I saw an advert on YachtWorld for a big Beneteau that is almost too good to believe... look at this 2007 Beneteau 52 "Stowaway"


----------



## blt2ski (May 5, 2005)

What yrs was the 49DS offered? About 3-4 yrs ago jeanneau started to go thru there whole line up trying to get the injected molded deck's etc into the lineup. So they did a redesign/mold on it. That may have been and issue. OR, it just plain did not sell!

I do wish they would have kept the SO/SF 35's. That was a fast boat for what it was. The SO/SF37 was one of the most sold boats they had. Now they have gone to a more bulky hull for lack of better term. Not sure if Sunsail, probably the biggest buyer of Jeanneau boats had something to do with this or not.

Marty


----------



## Zanshin (Aug 27, 2006)

I seem to choose models that get phased out quickly - I had a K75 then went to an R1200C, both of which had very short production runs.
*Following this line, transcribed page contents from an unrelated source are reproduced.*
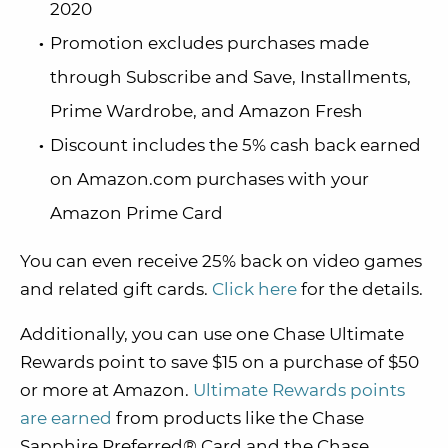
2020
Promotion excludes purchases made
through Subscribe and Save, Installments,
Prime Wardrobe, and Amazon Fresh
Discount includes the 5% cash back earned
on Amazon.com purchases with your
Amazon Prime Card
You can even receive 25% back on video games
and related gift cards.
Click here
for the details.
Additionally, you can use one Chase Ultimate
Rewards point to save $15 on a purchase of $50
or more at Amazon.
Ultimate Rewards points
are earned
from products like the Chase
Sapphire Preferred® Card and the Chase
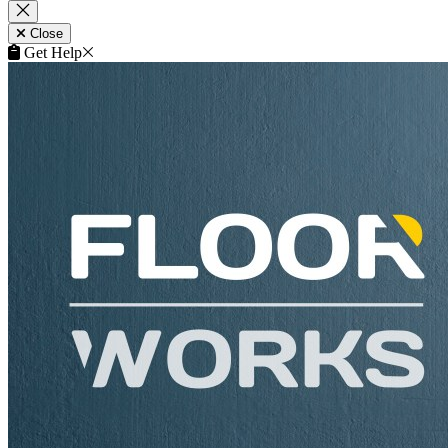
Close
Get Help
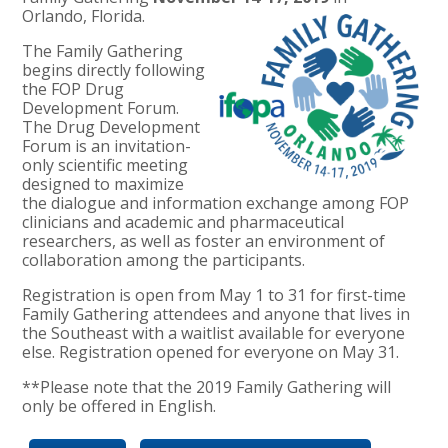
Orlando, Florida.
The Family Gathering
begins directly following
the FOP Drug
Development Forum.
The Drug Development
Forum is an invitation-
only scientific meeting
designed to maximize
the dialogue and information exchange among FOP
clinicians and academic and pharmaceutical
researchers, as well as foster an environment of
collaboration among the participants.
Registration is open from May 1 to 31 for first-time
Family Gathering attendees and anyone that lives in
the Southeast with a waitlist available for everyone
else. Registration opened for everyone on May 31.
**Please note that the 2019 Family Gathering will
only be offered in English.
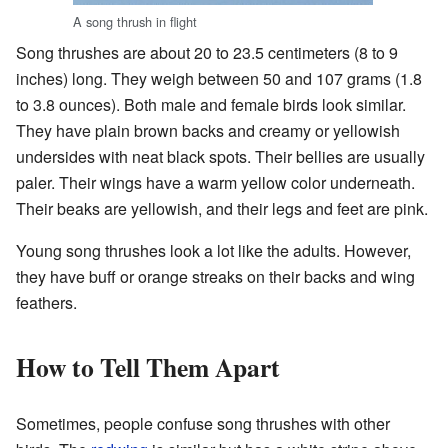
A song thrush in flight
Song thrushes are about 20 to 23.5 centimeters (8 to 9
inches) long. They weigh between 50 and 107 grams (1.8
to 3.8 ounces). Both male and female birds look similar.
They have plain brown backs and creamy or yellowish
undersides with neat black spots. Their bellies are usually
paler. Their wings have a warm yellow color underneath.
Their beaks are yellowish, and their legs and feet are pink.
Young song thrushes look a lot like the adults. However,
they have buff or orange streaks on their backs and wing
feathers.
How to Tell Them Apart
Sometimes, people confuse song thrushes with other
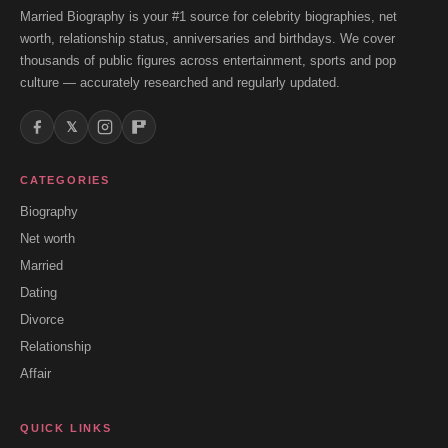
Married Biography is your #1 source for celebrity biographies, net
worth, relationship status, anniversaries and birthdays. We cover
thousands of public figures across entertainment, sports and pop
culture — accurately researched and regularly updated.
𝕏
CATEGORIES
Biography
Net worth
Married
Dating
Divorce
Relationship
Affair
QUICK LINKS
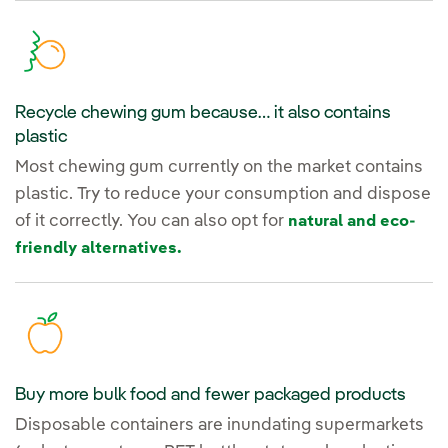
Recycle chewing gum because… it also contains
plastic
Most chewing gum currently on the market contains
plastic. Try to reduce your consumption and dispose
of it correctly. You can also opt for
natural and eco-
friendly alternatives.
Buy more bulk food and fewer packaged products
Disposable containers are inundating supermarkets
But the 49DS lasted 3 seasons until this year and I haven't seen or heard any reasons for pulling the model. Changing moulds and tooling must be expensive at Jeanneau so there must have been a strong business driving reason behind this change. Sunsail/Moorings didn't go for the 49DS but have a lot of their "Moorings 493"s out there. I think the Moorings model has some additional hull bonding/stringers put in when compared to the normal production model but that is the only difference.


----------



## Zanshin (Aug 27, 2006)

Giu - I hoped you received the PDF description. I am flying down to France next weekend to take a look at this one!


----------



## martylaffer (Jun 14, 2003)

I own a 2004 Grand Soleil 45 and have been in the middle of litigation with the broker, MareBlu (Harold Del Rosario) and Cantiere Del Pardo. The factory (CDP) claims that they sold the new boat to the broker/dealer and not to me, therefore the $25,000 of warranty work is not their responsibility. Their lawyer in San Diego filed briefs questioning why I, as the consumer would make a claim against the builder, when it's the dealer's responsibility.

The dealer, who represented that he was the exclusive importer of Grand Soleil for North and South America, turns out to be a dealer for Southern New Jersey to Georgia. I purchased the boat in California. MareBlu was never licensed to do business in California.

I would NEVER purchase a Grand Soleil again.


----------



## sailingdog (Mar 19, 2006)

It is unfortunate that Grand Soleil doesn't stand behind their product...but a little due diligence on your part before purchasing wouldn't have hurt either.


----------